§ Problem to work on
Without including any picture, repeat the records below exactly.

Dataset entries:
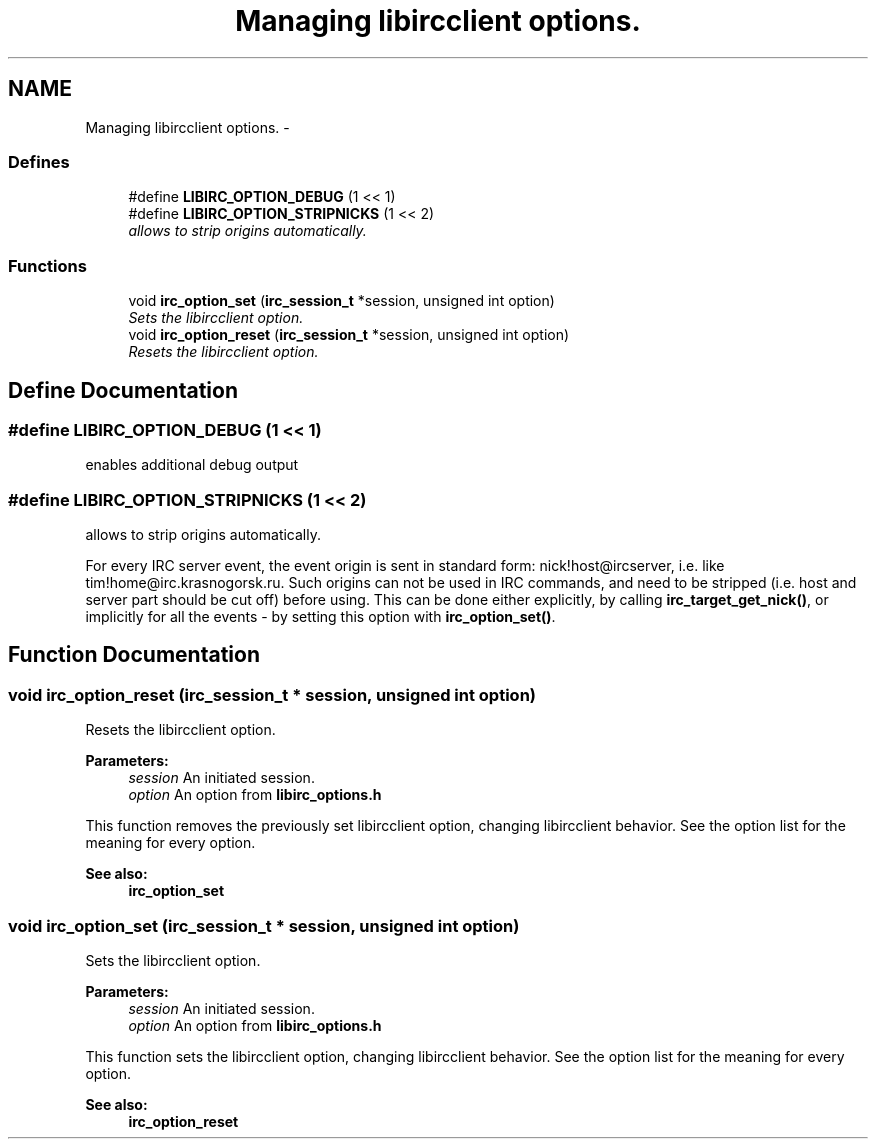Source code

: .TH "Managing libircclient options." 3 "6 Oct 2004" "Version 0.5" "libircclient" \" -*- nroff -*-
.ad l
.nh
.SH NAME
Managing libircclient options. \- 
.SS "Defines"

.in +1c
.ti -1c
.RI "#define \fBLIBIRC_OPTION_DEBUG\fP   (1 << 1)"
.br
.ti -1c
.RI "#define \fBLIBIRC_OPTION_STRIPNICKS\fP   (1 << 2)"
.br
.RI "\fIallows to strip origins automatically. \fP"
.in -1c
.SS "Functions"

.in +1c
.ti -1c
.RI "void \fBirc_option_set\fP (\fBirc_session_t\fP *session, unsigned int option)"
.br
.RI "\fISets the libircclient option. \fP"
.ti -1c
.RI "void \fBirc_option_reset\fP (\fBirc_session_t\fP *session, unsigned int option)"
.br
.RI "\fIResets the libircclient option. \fP"
.in -1c
.SH "Define Documentation"
.PP 
.SS "#define LIBIRC_OPTION_DEBUG   (1 << 1)"
.PP
enables additional debug output 
.SS "#define LIBIRC_OPTION_STRIPNICKS   (1 << 2)"
.PP
allows to strip origins automatically. 
.PP
For every IRC server event, the event origin is sent in standard form: nick!host@ircserver, i.e. like tim!home@irc.krasnogorsk.ru. Such origins can not be used in IRC commands, and need to be stripped (i.e. host and server part should be cut off) before using. This can be done either explicitly, by calling \fBirc_target_get_nick()\fP, or implicitly for all the events - by setting this option with \fBirc_option_set()\fP. 
.SH "Function Documentation"
.PP 
.SS "void irc_option_reset (\fBirc_session_t\fP * session, unsigned int option)"
.PP
Resets the libircclient option. 
.PP
\fBParameters:\fP
.RS 4
\fIsession\fP An initiated session. 
.br
\fIoption\fP An option from \fBlibirc_options.h\fP
.RE
.PP
This function removes the previously set libircclient option, changing libircclient behavior. See the option list for the meaning for every option.
.PP
\fBSee also:\fP
.RS 4
\fBirc_option_set\fP 
.RE
.PP

.SS "void irc_option_set (\fBirc_session_t\fP * session, unsigned int option)"
.PP
Sets the libircclient option. 
.PP
\fBParameters:\fP
.RS 4
\fIsession\fP An initiated session. 
.br
\fIoption\fP An option from \fBlibirc_options.h\fP
.RE
.PP
This function sets the libircclient option, changing libircclient behavior. See the option list for the meaning for every option.
.PP
\fBSee also:\fP
.RS 4
\fBirc_option_reset\fP 
.RE
.PP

§ Solution to this task
Source code

: .TH "Managing libircclient options." 3 "6 Oct 2004" "Version 0.5" "libircclient" \" -*- nroff -*-
.ad l
.nh
.SH NAME
Managing libircclient options. \- 
.SS "Defines"

.in +1c
.ti -1c
.RI "#define \fBLIBIRC_OPTION_DEBUG\fP   (1 << 1)"
.br
.ti -1c
.RI "#define \fBLIBIRC_OPTION_STRIPNICKS\fP   (1 << 2)"
.br
.RI "\fIallows to strip origins automatically. \fP"
.in -1c
.SS "Functions"

.in +1c
.ti -1c
.RI "void \fBirc_option_set\fP (\fBirc_session_t\fP *session, unsigned int option)"
.br
.RI "\fISets the libircclient option. \fP"
.ti -1c
.RI "void \fBirc_option_reset\fP (\fBirc_session_t\fP *session, unsigned int option)"
.br
.RI "\fIResets the libircclient option. \fP"
.in -1c
.SH "Define Documentation"
.PP 
.SS "#define LIBIRC_OPTION_DEBUG   (1 << 1)"
.PP
enables additional debug output 
.SS "#define LIBIRC_OPTION_STRIPNICKS   (1 << 2)"
.PP
allows to strip origins automatically. 
.PP
For every IRC server event, the event origin is sent in standard form: nick!host@ircserver, i.e. like tim!home@irc.krasnogorsk.ru. Such origins can not be used in IRC commands, and need to be stripped (i.e. host and server part should be cut off) before using. This can be done either explicitly, by calling \fBirc_target_get_nick()\fP, or implicitly for all the events - by setting this option with \fBirc_option_set()\fP. 
.SH "Function Documentation"
.PP 
.SS "void irc_option_reset (\fBirc_session_t\fP * session, unsigned int option)"
.PP
Resets the libircclient option. 
.PP
\fBParameters:\fP
.RS 4
\fIsession\fP An initiated session. 
.br
\fIoption\fP An option from \fBlibirc_options.h\fP
.RE
.PP
This function removes the previously set libircclient option, changing libircclient behavior. See the option list for the meaning for every option.
.PP
\fBSee also:\fP
.RS 4
\fBirc_option_set\fP 
.RE
.PP

.SS "void irc_option_set (\fBirc_session_t\fP * session, unsigned int option)"
.PP
Sets the libircclient option. 
.PP
\fBParameters:\fP
.RS 4
\fIsession\fP An initiated session. 
.br
\fIoption\fP An option from \fBlibirc_options.h\fP
.RE
.PP
This function sets the libircclient option, changing libircclient behavior. See the option list for the meaning for every option.
.PP
\fBSee also:\fP
.RS 4
\fBirc_option_reset\fP 
.RE
.PP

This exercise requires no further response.